At Schmidt Kramer, we have seen “he said, she said” types of crashes many times over. Although challenging to prove, there are ways to approach cases where driver accounts of a collision differ greatly. Our auto accident lawyers in Harrisburg know what evidence is needed to strengthen this type of claim, and we are prepared to help.

Do you have questions about recovering compensation after being injured in a crash? If so, you can call our firm 24/7 to discuss your situation and get answers to your legal questions today. We have a history of proven results, and your initial consultation is completely free.

Request your FREE case review here: (717) 727-1403

Why Would Driver Statements About a Collision Differ Greatly?

While driver statements about a crash are bound to vary a little, it is concerning if their accounts differ by a lot. It will also make any legal claim much harder to prove. This is because to establish liability for a crash, you must first prove there was negligence. If there was no negligence, there is no case.

How could two drivers have such different versions of how a crash happened? There are many reasons this might occur, including:

  • Bad weather or low light made it hard for the drivers to clearly see what events led up to the crash.

● **Goal of the exercise**: Could you write what comes next in the passage on conflicting driver accounts of a car crash, picking up right after its last line? The items have nothing to do with this.

● **Record set**:
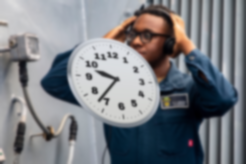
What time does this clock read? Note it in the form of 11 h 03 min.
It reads 9 h 37 min
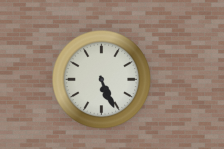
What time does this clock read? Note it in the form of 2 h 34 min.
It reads 5 h 26 min
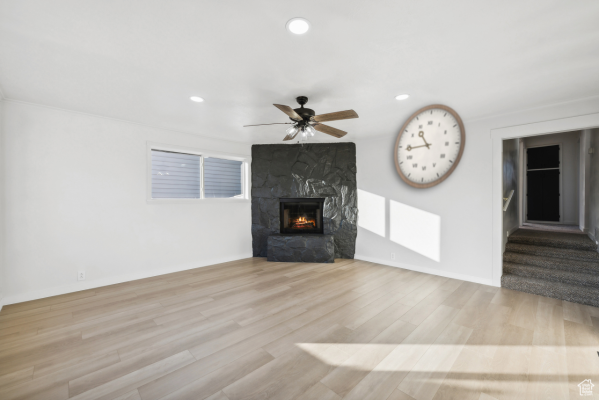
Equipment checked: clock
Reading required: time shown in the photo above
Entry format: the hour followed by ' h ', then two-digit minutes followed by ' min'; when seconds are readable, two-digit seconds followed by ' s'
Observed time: 10 h 44 min
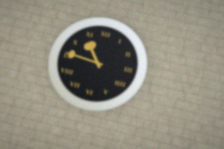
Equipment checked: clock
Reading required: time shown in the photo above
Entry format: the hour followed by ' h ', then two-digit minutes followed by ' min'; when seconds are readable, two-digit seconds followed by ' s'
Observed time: 10 h 46 min
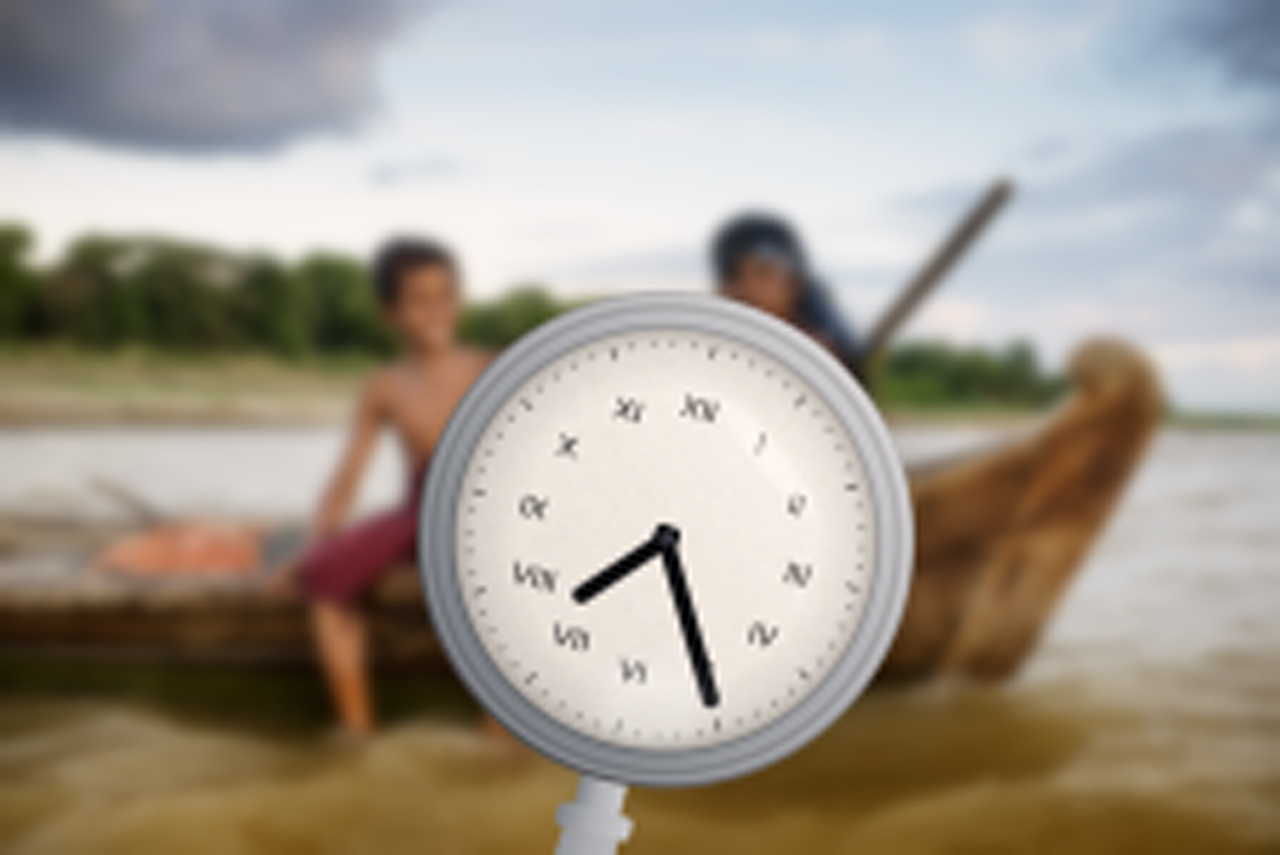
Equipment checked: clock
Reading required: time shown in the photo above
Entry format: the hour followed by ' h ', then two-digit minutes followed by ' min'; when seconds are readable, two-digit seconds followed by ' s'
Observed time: 7 h 25 min
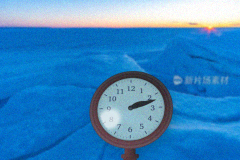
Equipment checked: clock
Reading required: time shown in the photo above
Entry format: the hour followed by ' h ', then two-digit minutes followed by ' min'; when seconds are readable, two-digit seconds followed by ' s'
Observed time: 2 h 12 min
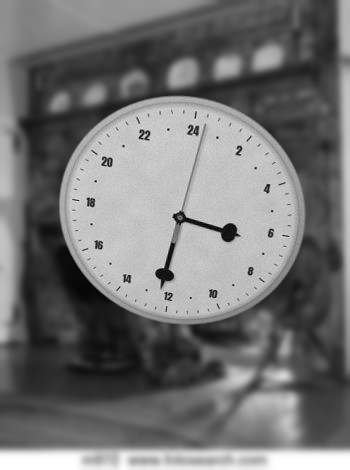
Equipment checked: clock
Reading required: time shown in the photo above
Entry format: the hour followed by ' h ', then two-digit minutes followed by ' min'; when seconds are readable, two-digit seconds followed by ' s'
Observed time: 6 h 31 min 01 s
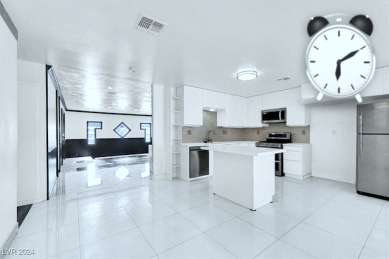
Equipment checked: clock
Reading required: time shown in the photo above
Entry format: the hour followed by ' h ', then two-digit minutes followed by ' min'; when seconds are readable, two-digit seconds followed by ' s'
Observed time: 6 h 10 min
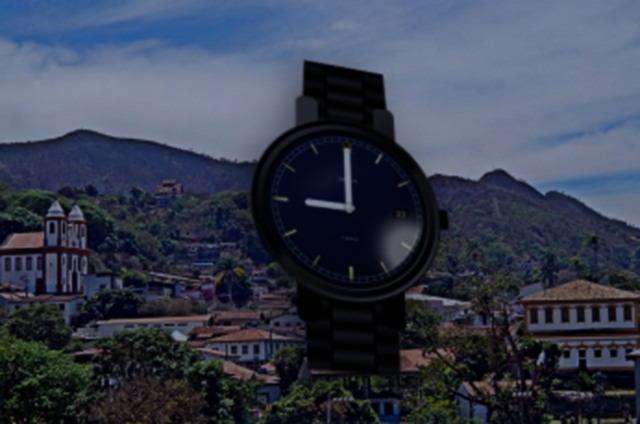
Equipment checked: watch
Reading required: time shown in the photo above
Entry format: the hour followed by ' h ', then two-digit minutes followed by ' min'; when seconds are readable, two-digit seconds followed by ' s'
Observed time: 9 h 00 min
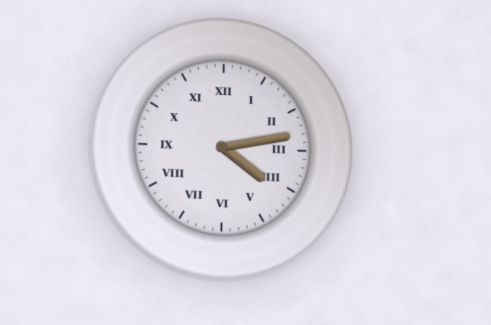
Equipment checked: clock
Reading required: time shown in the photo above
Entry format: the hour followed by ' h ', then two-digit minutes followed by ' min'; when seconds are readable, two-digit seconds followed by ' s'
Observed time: 4 h 13 min
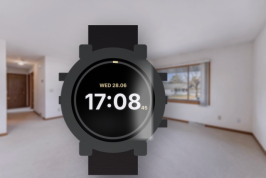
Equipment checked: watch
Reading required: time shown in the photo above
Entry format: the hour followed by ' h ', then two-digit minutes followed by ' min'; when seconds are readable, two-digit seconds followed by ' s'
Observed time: 17 h 08 min
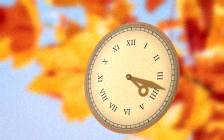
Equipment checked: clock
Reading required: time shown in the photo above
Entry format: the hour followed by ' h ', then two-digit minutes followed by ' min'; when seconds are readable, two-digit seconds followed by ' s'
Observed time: 4 h 18 min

● **Output below**:
  • One or both drivers may have been distracted, so they said what they thought happened, rather than a retelling of actual events.
  • Sometimes liability is unclear to those involved, such as if both drivers simultaneously merge into the same lane.
  • The driver giving a different account to yours may have been impaired by fatigue, drugs or alcohol at the time.
  • If poor vehicle maintenance contributed to the crash, such as if there was a tire blowout, the other driver may not initially realize it was his or her fault.
  • Sometimes the other driver may purposely give a false account about what happened to avoid things like liability or increased premiums.

Is it Hard to Prove a Case When Driver Crash Statements Differ?

Make no mistake that proving liability when driver accounts are so different is much harder. This is why seeking legal help in this situation is often a good idea. To prove the other party’s negligence, an experienced attorney must be able to prove:

  • The other driver had a legal duty to prevent causing you harm.
  • That same driver breached that legal duty in some way, such as if he or she ran a red light and crashed into your vehicle.
  • It was the at-fault party’s negligence that directly led to the crash and caused your injuries.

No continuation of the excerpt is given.